Alright, so let’s dig a little deeper into the story – has it been an easy path overall and if not, what were the challenges you’ve had to overcome?
I mean, is being creative ever a smooth road? For me, it has been a road, to say the least. A long and windy road with lots of bumps along the way. Getting your foot in the door of any creative community is never easy. It’s never about your work, but more about who you know, or at least that has been my experience. When I was more involved with the performing arts, it was easier to make a name for myself. I think this is because you are always on display. When I was a Drag Queen, I had many opportunities to perform outside my small town. This gave me exposure. With exposure, more opportunities came along. The same could be said of my time acting in the theater.

However, getting my foot in the door of the visual arts community has not been an easy one. Now, of course, as I mentioned, I didn’t start taking the visual arts too seriously until the last few years, but even then, it has felt like a long road. But I cannot really complain; I have been lucky enough to sell some paintings and get commissions over the last few years. Sure not enough to quit my day job, but knowing that my art is hanging in even one person’s home is always enough for me to stay driven, and knowing what I am trying to achieve is worthwhile. I was just beginning to make a name for myself in the visual arts community in Boise, Idaho when my fiancé and I decided we were ready to head off to Austin. So now I find myself at ground zero again. But, hey, I have always been and always will be tenacious. I don’t stop, and I have faith that a gallery show is just around the corner for me.
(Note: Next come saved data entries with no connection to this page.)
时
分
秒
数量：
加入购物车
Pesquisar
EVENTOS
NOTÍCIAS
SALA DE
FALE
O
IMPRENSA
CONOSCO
Thanks – so what else should our readers know about your work and what you’re currently focused on?
You know the saying “Jack of all trades, master of none,” I think that really explains me in a nutshell. I refuse to be restricted to one specialty. If I want to try it, I give myself permission to try, and if I don’t like it after I have tried it, I stop. However, I do a lot of painting and street photography; I think they would be as close to my specialties as I could get. While I hate titles, I consider myself a contemporary abstract expressionist painter. I get a lot of inspiration from Jean-Michelle Basquiat, David Salle, and Elizabeth Murray, to name a few.
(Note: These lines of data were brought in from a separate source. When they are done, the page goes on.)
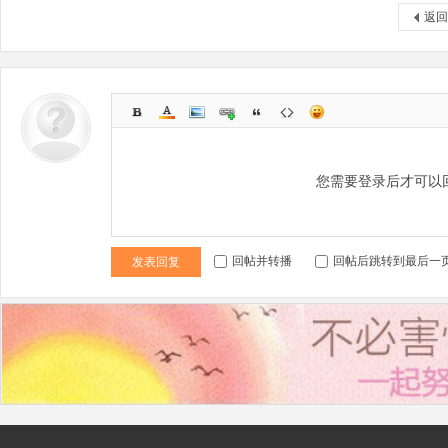
返回
您需要登录后才可以
回帖并转播
回帖后跳转到最后一
发表回复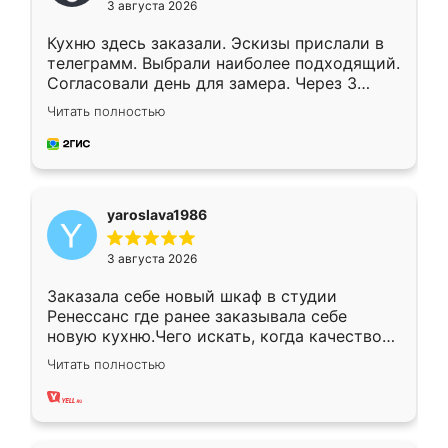
3 августа 2026
Кухню здесь заказали. Эскизы прислали в
телеграмм. Выбрали наиболее подходящий.
Согласовали день для замера. Через 3
недели кухня была уже готова. Остались
Читать полностью
довольны работой. Спасибо Ренессанс
мебель за качественную работу!
yaroslava1986
3 августа 2026
Заказала себе новый шкаф в студии
Ренессанс где ранее заказывала себе
новую кухню.Чего искать, когда качеством
вполне довольна. Служит кухня уже почти
Читать полностью
два года, нареканий нет.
My recent work has focused on faces. They are like masks, except instead of protecting what is on the inside, these faces show what is on the inside while protecting my stoic exterior. Each face tells a story and expresses an emotion that I work so hard to hide from others.

I also really enjoy playing with color. My years as a hairstylist taught me a lot about color theory and what works with what. I like to challenge myself to blindly pick colors and make them work together. I enjoy creating motion; I want the eye to travel from one spot to the next; I want viewers to see the painting evolve as they view it over time.

My street photography focuses on people caught in the act of the mundane and every day. We spend too much time looking at our screens that we forget the beauty that exists in everyday tasks. When it comes to my photography, I want each photo to tell a story, or at least, I want it to leave the viewer wondering what the story might be. Sure one of my images may be of someone standing at a bust stop, but then you might find yourself asking, where are they going? Where are they coming from? What did they do all day? What is their story?

Everyone has a story to tell, and I want to know it.

Is there a quality that you most attribute to your success?
Curiosity and tenacity, I think, are the most essential characteristics of my success. I think all artists are curious. No, I believe all people are curious. Curiosity is what drives us all forward. Curiosity kept me going. It’s what keeps me creating and trying new things. Whether it is wanting to know someone’s story and figuring out an exciting way to tell it or wanting to know the various ways I can express myself and tell my own story.

My tenacity is what keeps me going even when I want to quit. My determination (aka stubbornness) keeps me pushing forward when it feels like no one is interested in me or my art; my determination (aka stubbornness) keeps me moving forward. I believe I have something worth sharing, and I won’t quit until I have a chance to share it with the world!